Polygons have fewer data members in M1 than in A1; there are no background sounds, for example. Such missing fields can be set to appropriate "empty" values.

Sides do not have built-in lighting; their lighting is apparently taken from nearby floors. My Marathon Map Viewer contains a guess as to how the sides are illuminated.

Platform-polygon heights are somewhat screwy in M1; again, my Map Viewer contains a guess as to how to fix them.

Marathon 1 platform definitions (what sounds, etc.) could be reverse-engineered and used to create an M1-compatibility MML file.

Terminal texts do not reside in the map file but in the app file; the converter could simply take them out of the app file and create appropriate prepared forms in the map file. Also necessary to do is map terminal ID's in the sides from resource ID's to indexes into the TERM chunks.

Wall and control-panel texture assignments are significantly different; A1 will have to be changed to load a control-panel texture as well as a wall texture and a scenery texture for each level; however, such preloading can be controlled with appropriate MML. Likewise, loading of landscape textures can also be suppressed with appropriately-set-up MML. And MML access to the control-panel definitions is already set up.

Lights are different from M1 to A1; however, a converter for lights should not be too difficult to write.

Finally, there is the question of polygon attributes. These differ significantly from M1 to A1, with M1 having "Glue", "SuperGlue", and dangerous floors (how lava and PfhorSlime are implemented). The Glue and SuperGlue might be imitated by some A1 polygon attributes, but the dangerous liquids are more difficult. A1 may have to be modified to implement those.

The other data files are somewhat simpler problems. I have already written a M1->A1 shapes-file converter, and soundfile conversion seems fairly trivial, with the main problem being the proper mapping from M1 resource ID to A1 index in the file. Physics conversion may be more difficult, but judging from the code comments, there are not likely to be big physics-format changes from M1 to A1.

As to the music, all I know is that the M1 music file is some sort of archive with MIDI files in it.

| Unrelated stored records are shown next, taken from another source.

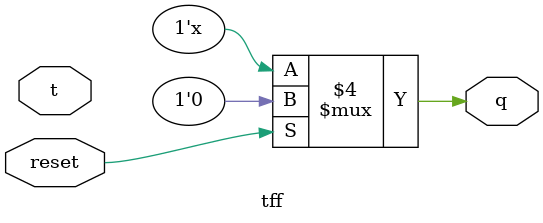
<source format=v>
module tff(t, reset, q);
	input t, reset;
	output q;
	
	reg q;

	always @(t) begin
		if (reset)
			q<=0;
		else
			q<=!q;
	end
endmodule

</source>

There are certainly some other loose ends here and there, but I think that this covers it.


Part 2

Checklist for Original Marathon to Aleph One Converter:

Convert soundfile. Create a list of sound-resource ID's in order, using only the base ones. (nnn0, not nnn1 or nnn2). This will be for converting the resource ID into an index into the A1 soundfile. [Work is starting on that]

Convert shapes file. Be sure to convert sound resource ID's. Also, one will need to copy in the Moo "Interface" chunk, since the M1 and A1 HUD's are significantly different in construction. [Converter exists for shapes file; however, it does not add the Moo interface or convert sound ID's]

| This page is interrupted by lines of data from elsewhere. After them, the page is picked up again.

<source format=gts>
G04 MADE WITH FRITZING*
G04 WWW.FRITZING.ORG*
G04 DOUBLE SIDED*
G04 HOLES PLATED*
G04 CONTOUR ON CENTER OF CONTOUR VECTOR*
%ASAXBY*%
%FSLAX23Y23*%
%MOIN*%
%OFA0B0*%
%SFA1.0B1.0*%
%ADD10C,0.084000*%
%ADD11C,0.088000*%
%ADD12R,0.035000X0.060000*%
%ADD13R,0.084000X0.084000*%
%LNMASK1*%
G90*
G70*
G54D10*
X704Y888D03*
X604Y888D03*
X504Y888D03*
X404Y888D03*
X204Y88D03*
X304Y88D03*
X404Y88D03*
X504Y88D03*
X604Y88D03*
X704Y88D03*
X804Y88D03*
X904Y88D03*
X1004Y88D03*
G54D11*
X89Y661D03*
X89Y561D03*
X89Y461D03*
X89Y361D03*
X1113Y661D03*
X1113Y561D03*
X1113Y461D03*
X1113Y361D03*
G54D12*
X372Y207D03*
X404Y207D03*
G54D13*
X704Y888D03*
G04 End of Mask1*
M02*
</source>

Convert physics file. Be sure to convert sound resource ID's.

Create Marathon Markup Language compatibility files. Be sure to convert sound resource ID's; create two such files, one for M1 in general, and one for M1 sounds, since the former will be fixed and the latter will vary. Unless someone had created a M1 version of Fux! :-) Specific areas to cover:

Loading of M1 wall textures; no loading of landscape textures -- need modification of A1 code.

Definitions of items; map repair chip onto uplink chip (make it possible to hold more than one of them), alien recharger onto S'pht card.

Definitions of control panels; there is an extra kind of M1 switch that appears in "Defend THIS!" and "Couch Fishing" that will eat repair chips if they are present, but can still be toggled otherwise. May have to define a special type of switch behavior for that and modify A1 to support that.

Definitions of scenery.

Definitions of platforms.

Convert map file.

Add extra attributes, such as "NONE" liquid and sounds to polygons.

Sides apparently inherit floor lighting.

Convert light-data chunks from M1-style to A1-style.

Bump up the attribute ID's of M1-specific polygon attributes, like "injury" and "glue"; modify A1 to support these attributes.

Get terminal data from M1 app and create appropriate "TERM" chunks with it. Also, get Marathon logo to use as signon/signoff.

Created integrated app for doing this conversion; should read and write all the necessary files without further intervention.